Der scharlachrote Buchstabe
Was ist das für ein scharlachroter Buchstabe, der Nathaniel Hawthornes Roman aus dem Hahr 1850 seinen Titel gab? Es ist ein rotes A, auf das Kleid der Hester Prynne gepinnt, damit alle sehen, dass sie eine Ehebrecherin ist: eine Adultress. In der puritanischen Gemeinde in Neu-England (an der Ostküste der USA) war das um 1600 so, drei Stunden Stehen am Pranger inklusive. Hesther steigt vom Pranger herunter und beginnt ihr neues Leben als Gebrandmarkte. So fängt die Geschichte an.
Könnte natürlich auch ein P sein, für positiv. Oder ein J für Jude, musste in Gelb getragen werden während der Nazizeit. Wenn eine Frau mit einem Staatsfeind zusammen gewesen war, schor man ihr die Haare und schleifte sie durch die Straßen. In der Antike wurden Ehebrecherinnen gesteinigt, die Männer kamen meistens davon. Bei den Puritanern war alles sündig, und Nathnaniel Hawthorne (1804-1864) hat ihre Kultur oft kritisiert, und in dem Roman lässt er Hesther geradezu Aufrührerisches denken, und es passt auf jegliche Zivilisation der vergangenen Jahrhunderte:
Dieselbe dunkle Frage stieg in ihr auf, wenn sie an das ganze weibliche Geschlecht dachte. Lohnte es sich überhaupt zu leben, selbst für die Glücklichste? … Als erstes müsste die ganze Gesellschaftsordnung niedergerissen und neu aufgebaut werden. Dann müssten die Natur des Mannes und seine althergebrachten Gewohnheiten, die ihm schon zur zweiten Natur geworden sind, von Grund auf geändert werden, ehe der Frau eine gerechte und angemessene Stellung in der Gesellschaft eingeräumt werden könne.

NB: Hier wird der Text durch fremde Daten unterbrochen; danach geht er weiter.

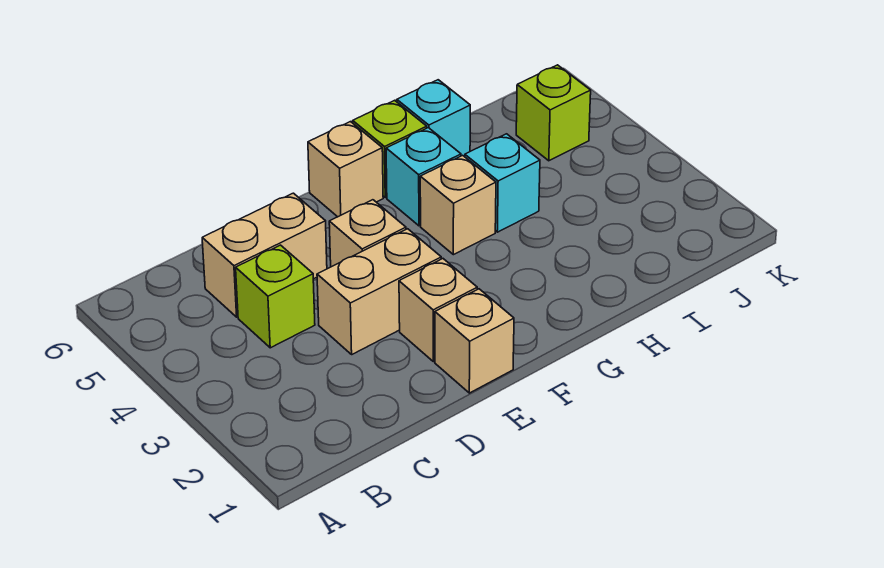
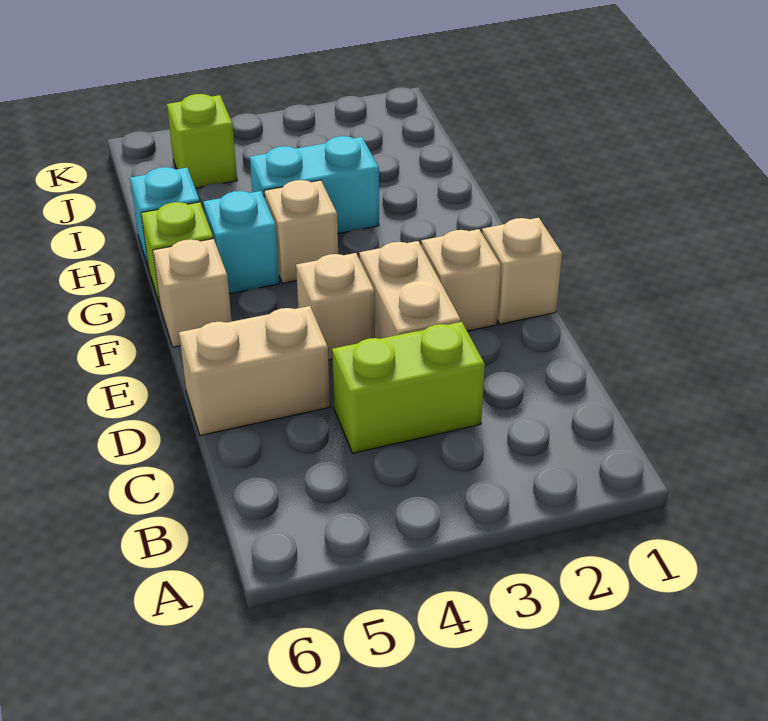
lime 1x1 brick [236,245,315,348] -> lime 1x2 brick [332,322,485,453]
tan 1x2 brick [202,193,327,317] -> tan 1x2 brick turned to [179,306,330,435]
cyan 1x1 brick [465,134,540,232] -> cyan 1x2 brick [250,136,379,234]

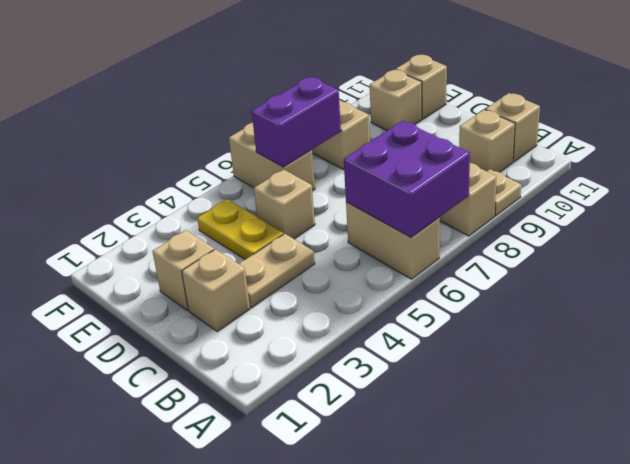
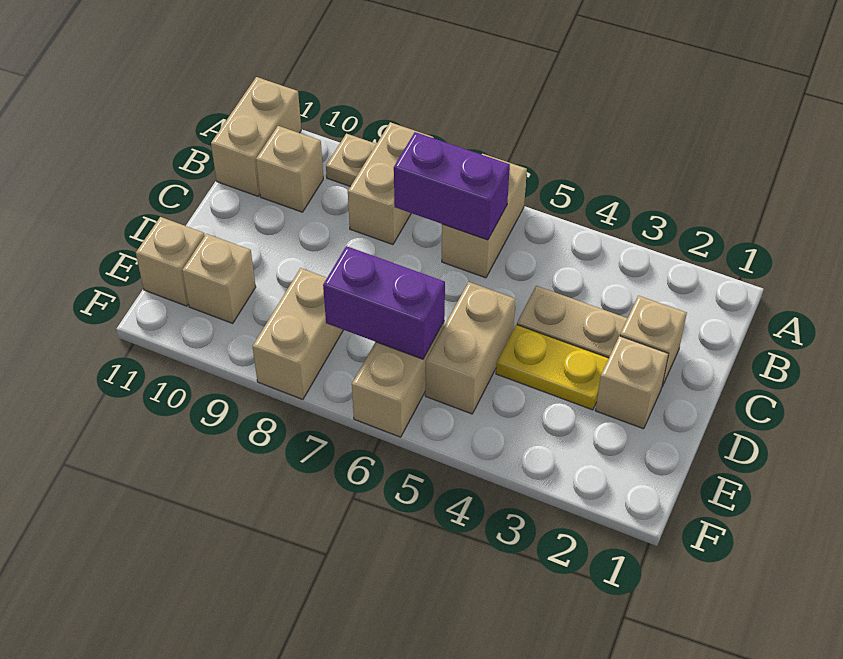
purple 2x2 brick [344,121,470,238] -> purple 1x2 brick [394,132,510,240]
tan 1x1 brick [485,93,540,162] -> tan 1x2 brick [211,77,301,196]
yellow 1x2 plate [197,199,283,260] -> yellow 1x2 plate turned to [496,325,609,410]
tan 1x1 brick [254,169,315,239] -> tan 1x2 brick [425,282,516,414]

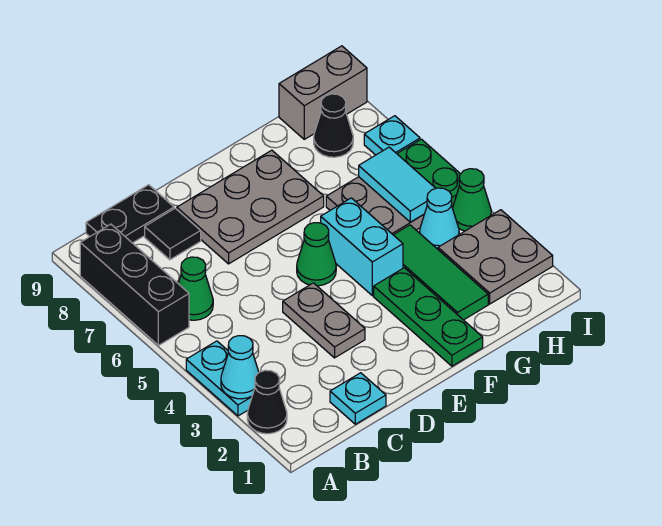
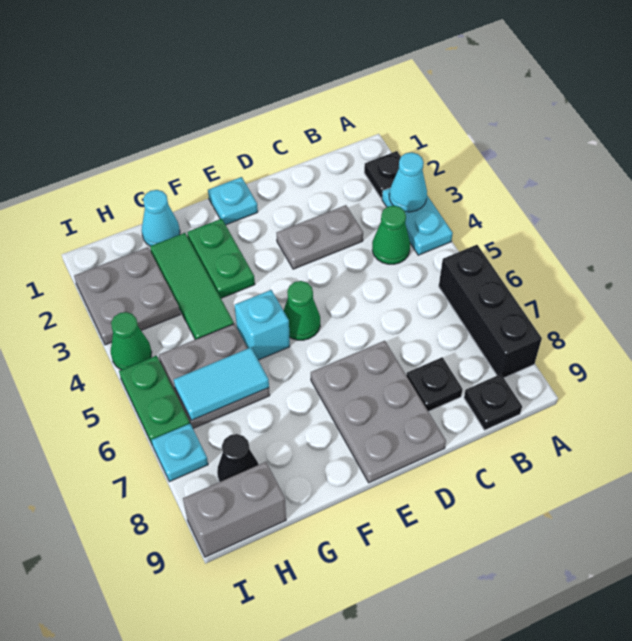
black 1x1 cone [247,370,287,434] -> black 1x1 plate [364,151,401,199]
green 1x1 cone [178,257,213,320] -> green 1x1 cone moved to [372,206,410,264]
black 1x2 plate [86,185,174,243] -> black 1x1 plate [464,374,522,430]
cyan 1x1 plate [330,373,386,424] -> cyan 1x1 plate moved to [208,177,258,225]
black 1x1 tile [145,208,201,260] -> black 1x1 plate [406,357,463,412]
grey 1x2 plate [283,283,365,358] -> grey 1x2 plate turned to [277,205,363,269]
grey 2x3 plate [177,150,324,264] -> grey 2x3 plate turned to [311,341,446,483]
green 1x3 plate [374,268,483,366] -> green 1x2 plate [187,219,255,298]
cyan 1x2 brick [321,198,403,296] -> cyan 1x1 brick [235,290,290,360]
cyan 1x1 cone [420,188,459,249] -> cyan 1x1 cone moved to [142,190,180,246]
cyan 1x2 tile [359,147,436,222] -> cyan 1x2 tile turned to [174,347,269,420]

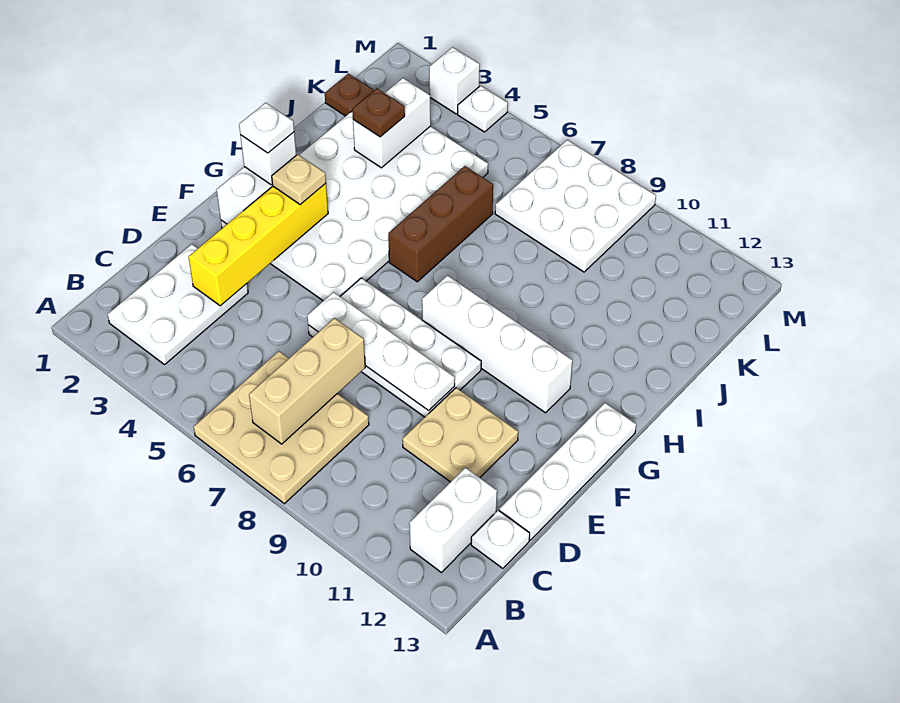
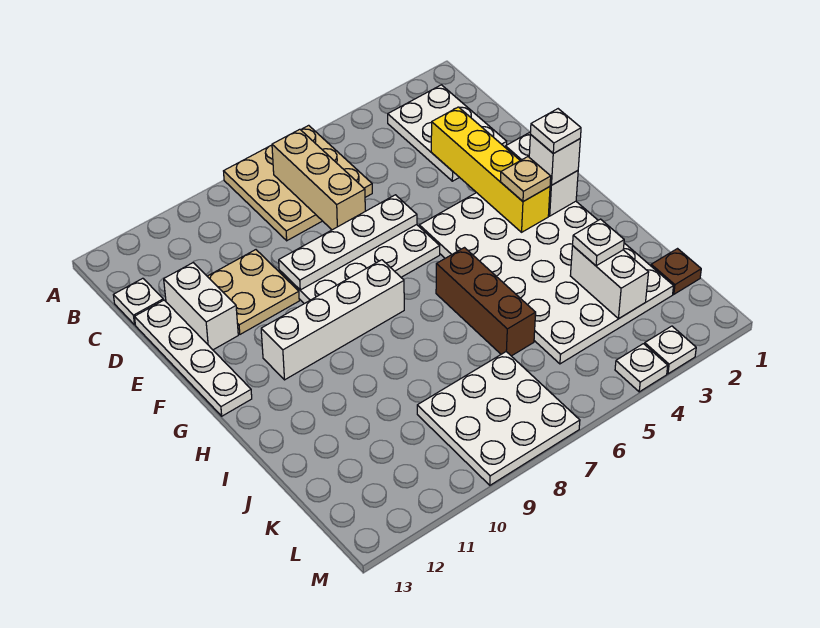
white 1x2 brick [409,468,497,572] -> white 1x2 brick moved to [164,263,238,350]
brown 1x1 plate [352,89,405,137] -> white 1x1 plate [573,219,624,266]
white 1x1 brick [429,47,480,114] -> white 1x1 plate [645,326,696,374]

Rasch taucht ein neuer Handelnder auf: ein Arzt und Gelehrter, Roger Chillingworth. Der alternde Mann ist der betrogene Ehemann und dürstet nach Rache. Er ahnt bald, wer sein Opfer sein muss: der hingebungsvolle Geistliche Arthur Dimmesdale, im Buch immer Mr. Dimmesdale genannt. Ihn halten alle für einen Asketen und heiligen Mann, und er, der um seinen Fehltritt weiß, dem die kleine süße temperamentvolle Pearl entstammt, leidet fürchterlich. Er hält sich für einen Heuchler und Betrüger und verfällt unter dieser Last körperlich zusehends. Der Arzt kümmert sich um ihn, aber nur, um seinen Racheplan umzusetzen.
Also eine ziemliche Schauergeschichte, die zudem breit und schwelgerisch erzählt wird, im Ton der Spätromantik. Sebald könnte sich daran orientiert haben. The Scarlet Letter ist ein unsterblicher Klassiker geworden, den alle Schüler lesen müssen — wie die italienischen I Promessi Sposi von Manzoni. Wie geht es weiter? Hester lebt sieben Jahre in der Gemeinde und wird allmählich geachtet; der Buchstabe A spielt keine Rolle mehr, er könnte schließlich auch für Angel stehen, für Engel. Hester versucht, Dimmesdale aus dem Bannkreis dieses satanischen Arztes zu befreien. Die beiden — Hester und ihr einstiger Geliebter — sprechen sich im Wald aus. Sie kommen überein, gemeinsam zu fliehen und sich woanders, jenseits des Großen Teichs, also in England, eine neue Existenz aufzubauen. Mr. Dimmesdale wirkt plötzlich wie verjüngt und voller Energie.
Jedoch ist noch der Tag der Einführung des neuen Gouverneurs zu bestehen. Dimmesdale hält die Predigt seines Lebens, die Honoratioren geleiten ihn durch die Stadt, und der Geistliche wird blass und blasser. Dann kommen sie zu dem Pranger, von dem zu Beginn der Geschichte Hester stieg. Mr. Dimmesdale hält an und steigt hinauf und bittet Hester und Pearl, mit ihm zu kommen. Den Rest kann man sich ausmalen. … Später, viel später, als manche Leute immer noch behaupten, in die Brust des jungen Pfarrers sei deutlich ein A eingegraben gewesen, ruhen Hester und Mr. Dimmesdale beziehungsweise ihre Körper unter demselben Grabstein, und ihn ziert natürlich als Wappen ein rotes A auf schwarzem Grund, siehe oben.